The secondary objectives of this study is to [0035] evaluate the efficacy, in terms of IDFS, for patients with HR+, HER2− early stage breast cancer with Ki67 index≥20% (both Cohort 1 and Cohort 2 by central lab); [0036] evaluate the efficacy of abemaciclib plus adjuvant endocrine therapy versus adjuvant endocrine therapy alone in terms of distant relapse-free survival (DRFS) and overall survival (OS); [0037] assess the safety profile of abemaciclib plus adjuvant endocrine therapy compared to adjuvant endocrine therapy alone; [0038] evaluate the relationship between abemaciclib exposure and clinical (efficacy and safety) outcomes; [0039] evaluate abemaciclib plus adjuvant endocrine therapy, versus adjuvant endocrine therapy alone, in terms of general oncology and breast cancer self-reported health-related quality of life (Functional Assessment of Cancer Therapy [FACT]-Breast 37-item questionnaire), endocrine therapy-specific symptoms (Functional Assessment of Cancer Therapy-Endocrine Symptoms (Version 4) [FACT-ES] 19-item subscale and 2 Functional Assessment of Chronic Illness Therapy Item Library [FACIT] (Version 2) sourced items of cognitive symptoms and 3 FACIT-sourced items for bladder symptoms), and fatigue experienced during abemaciclib and/or endocrine therapy (FACIT-Fatigue 13-item subscale); and [0040] evaluate health status to inform decision modeling for health economic evaluation using the EuroQol five-dimension five-level questionnaire.

[0041] The study will screen approximately 4200 patients, and approximately 3580 patients will be enrolled and subdivided into 2 cohorts: those eligible based on nodal status, tumor size, or grade regardless of Ki67 status, Cohort 1, and those with at least 1 positive node and eligible exclusively based on a Ki67 status, Cohort 2 (that is, those patients not eligible based on tumor size or grade). Cohort 1 will enroll approximately 3080 patients and Cohort 2 will enroll approximately 500 patients.
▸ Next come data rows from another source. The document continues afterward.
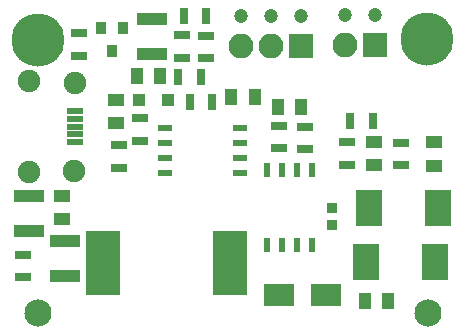
<source format=gts>
G04 #@! TF.GenerationSoftware,KiCad,Pcbnew,5.1.6-c6e7f7d~87~ubuntu20.04.1*
G04 #@! TF.CreationDate,2021-06-05T20:06:15-07:00*
G04 #@! TF.ProjectId,NixieSupply5vto170vDCMBoostMini,4e697869-6553-4757-9070-6c793576746f,rev?*
G04 #@! TF.SameCoordinates,Original*
G04 #@! TF.FileFunction,Soldermask,Top*
G04 #@! TF.FilePolarity,Negative*
%FSLAX46Y46*%
G04 Gerber Fmt 4.6, Leading zero omitted, Abs format (unit mm)*
G04 Created by KiCad (PCBNEW 5.1.6-c6e7f7d~87~ubuntu20.04.1) date 2021-06-05 20:06:15*
%MOMM*%
%LPD*%
G01*
G04 APERTURE LIST*
%ADD10C,4.501600*%
%ADD11R,0.901600X1.001600*%
%ADD12R,1.244600X0.609600*%
%ADD13R,1.451600X0.501600*%
%ADD14C,1.901600*%
%ADD15R,0.801600X1.401600*%
%ADD16R,1.401600X0.801600*%
%ADD17R,0.851600X0.901600*%
%ADD18R,1.101600X1.351600*%
%ADD19R,1.351600X1.101600*%
%ADD20R,0.609600X1.244600*%
%ADD21R,1.101600X1.101600*%
%ADD22C,2.301600*%
%ADD23R,3.001600X5.501600*%
%ADD24R,2.301600X3.101600*%
%ADD25R,2.601600X1.101600*%
%ADD26R,2.601600X1.901600*%
%ADD27O,2.100580X2.100580*%
%ADD28R,2.100580X2.100580*%
%ADD29C,1.201600*%
G04 APERTURE END LIST*
D10*
G04 #@! TO.C,J2*
X171684000Y-85269000D03*
G04 #@! TD*
D11*
G04 #@! TO.C,Q26*
X145928120Y-84326220D03*
X144028120Y-84326220D03*
X144978120Y-86326220D03*
G04 #@! TD*
D12*
G04 #@! TO.C,U1*
X155829000Y-92837000D03*
X155829000Y-94107000D03*
X155829000Y-95377000D03*
X155829000Y-96647000D03*
X149479000Y-96647000D03*
X149479000Y-95377000D03*
X149479000Y-94107000D03*
X149479000Y-92837000D03*
G04 #@! TD*
D13*
G04 #@! TO.C,P1*
X141812000Y-91410000D03*
X141812000Y-92060000D03*
X141812000Y-92710000D03*
X141812000Y-93360000D03*
X141812000Y-94010000D03*
D14*
X141812000Y-88985000D03*
X141787000Y-96435000D03*
X137987000Y-88835000D03*
X137987000Y-96585000D03*
G04 #@! TD*
D15*
G04 #@! TO.C,R16*
X165166000Y-92202000D03*
X167066000Y-92202000D03*
G04 #@! TD*
D16*
G04 #@! TO.C,R15*
X164846000Y-95946000D03*
X164846000Y-94046000D03*
G04 #@! TD*
G04 #@! TO.C,R10*
X161277300Y-94650600D03*
X161277300Y-92750600D03*
G04 #@! TD*
G04 #@! TO.C,R8*
X159143700Y-94523600D03*
X159143700Y-92623600D03*
G04 #@! TD*
D15*
G04 #@! TO.C,R5*
X152504180Y-88521540D03*
X150604180Y-88521540D03*
G04 #@! TD*
G04 #@! TO.C,R3*
X153464300Y-90601800D03*
X151564300Y-90601800D03*
G04 #@! TD*
D16*
G04 #@! TO.C,R2*
X147320000Y-92014000D03*
X147320000Y-93914000D03*
G04 #@! TD*
G04 #@! TO.C,L5*
X169456100Y-94084100D03*
X169456100Y-95984100D03*
G04 #@! TD*
G04 #@! TO.C,L2*
X137403840Y-105455760D03*
X137403840Y-103555760D03*
G04 #@! TD*
D17*
G04 #@! TO.C,C15*
X163576000Y-101080000D03*
X163576000Y-99580000D03*
G04 #@! TD*
D18*
G04 #@! TO.C,C11*
X159020000Y-91059000D03*
X161020000Y-91059000D03*
G04 #@! TD*
D19*
G04 #@! TO.C,C7*
X145288000Y-92440000D03*
X145288000Y-90440000D03*
G04 #@! TD*
D18*
G04 #@! TO.C,C5*
X147082000Y-88392000D03*
X149082000Y-88392000D03*
G04 #@! TD*
D20*
G04 #@! TO.C,Q1*
X161925000Y-102743000D03*
X160655000Y-102743000D03*
X159385000Y-102743000D03*
X158115000Y-102743000D03*
X158115000Y-96393000D03*
X159385000Y-96393000D03*
X160655000Y-96393000D03*
X161925000Y-96393000D03*
G04 #@! TD*
D16*
G04 #@! TO.C,R4*
X142143480Y-84805480D03*
X142143480Y-86705480D03*
G04 #@! TD*
D18*
G04 #@! TO.C,C12*
X166386000Y-107442000D03*
X168386000Y-107442000D03*
G04 #@! TD*
D19*
G04 #@! TO.C,C6*
X167132000Y-95996000D03*
X167132000Y-93996000D03*
G04 #@! TD*
D21*
G04 #@! TO.C,D2*
X147258720Y-90434160D03*
X149758720Y-90434160D03*
G04 #@! TD*
D16*
G04 #@! TO.C,R7*
X152963880Y-86918840D03*
X152963880Y-85018840D03*
G04 #@! TD*
G04 #@! TO.C,R9*
X150891240Y-84988360D03*
X150891240Y-86888360D03*
G04 #@! TD*
D19*
G04 #@! TO.C,C18*
X140703300Y-100555300D03*
X140703300Y-98555300D03*
G04 #@! TD*
D15*
G04 #@! TO.C,R1*
X151071540Y-83372960D03*
X152971540Y-83372960D03*
G04 #@! TD*
D19*
G04 #@! TO.C,C3*
X172275500Y-94046800D03*
X172275500Y-96046800D03*
G04 #@! TD*
D22*
G04 #@! TO.C,J4*
X171704000Y-108534200D03*
G04 #@! TD*
G04 #@! TO.C,J5*
X138684000Y-108483400D03*
G04 #@! TD*
D10*
G04 #@! TO.C,J3*
X138684000Y-85344000D03*
G04 #@! TD*
D18*
G04 #@! TO.C,C10*
X155057600Y-90220800D03*
X157057600Y-90220800D03*
G04 #@! TD*
D16*
G04 #@! TO.C,R12*
X145542000Y-96200000D03*
X145542000Y-94300000D03*
G04 #@! TD*
D23*
G04 #@! TO.C,L3*
X155006000Y-104267000D03*
X144206000Y-104267000D03*
G04 #@! TD*
D24*
G04 #@! TO.C,C1*
X166518000Y-104140000D03*
X172318000Y-104140000D03*
G04 #@! TD*
G04 #@! TO.C,C2*
X166772000Y-99568000D03*
X172572000Y-99568000D03*
G04 #@! TD*
D25*
G04 #@! TO.C,C9*
X140970000Y-105386000D03*
X140970000Y-102386000D03*
G04 #@! TD*
G04 #@! TO.C,C16*
X137911840Y-101555680D03*
X137911840Y-98555680D03*
G04 #@! TD*
D26*
G04 #@! TO.C,D1*
X163099500Y-106997500D03*
X159099500Y-106997500D03*
G04 #@! TD*
D27*
G04 #@! TO.C,J1*
X164673280Y-85831680D03*
D28*
X167213280Y-85831680D03*
D29*
X167213280Y-83291680D03*
X164673280Y-83291680D03*
G04 #@! TD*
D27*
G04 #@! TO.C,J6*
X155874720Y-85852000D03*
D28*
X160954720Y-85852000D03*
D27*
X158414720Y-85852000D03*
D29*
X160954720Y-83312000D03*
X158414720Y-83312000D03*
X155874720Y-83312000D03*
G04 #@! TD*
D25*
G04 #@! TO.C,C14*
X148351240Y-86574760D03*
X148351240Y-83574760D03*
G04 #@! TD*
M02*

</source>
[0042] Patients in both treatment arms will receive standard adjuvant endocrine therapy of physician's choice (such as tamoxifen or an aromatase inhibitor, with or without ovarian function suppression per standard practice). Patients in both arms may have started standard adjuvant endocrine therapy within 8 weeks prior to randomization, and the same or another endocrine therapy will be continued during the course of the study and in the absence of disease recurrence. Consistent with standard guidelines, aromatase inhibitor should be at least part of endocrine therapy for postmenopausal patients. Adjuvant treatment with fulvestrant is not allowed at any time during the study. Randomization must occur no more than 12 weeks after completion of last non-endocrine therapy (surgery, or chemotherapy or radiotherapy). Patients randomized to the experimental arm will receive abemaciclib orally at 150 mg twice daily for up to 2 years or until evidence of disease recurrence or other discontinuation criteria are met, whichever occurs first. Endocrine therapy will be taken as prescribed during the on-study treatment period. (Years 1 and 2). In Year 3 and beyond, standard adjuvant endocrine therapy will continue to complete at least 5 years per investigator's discretion as part of standard of care.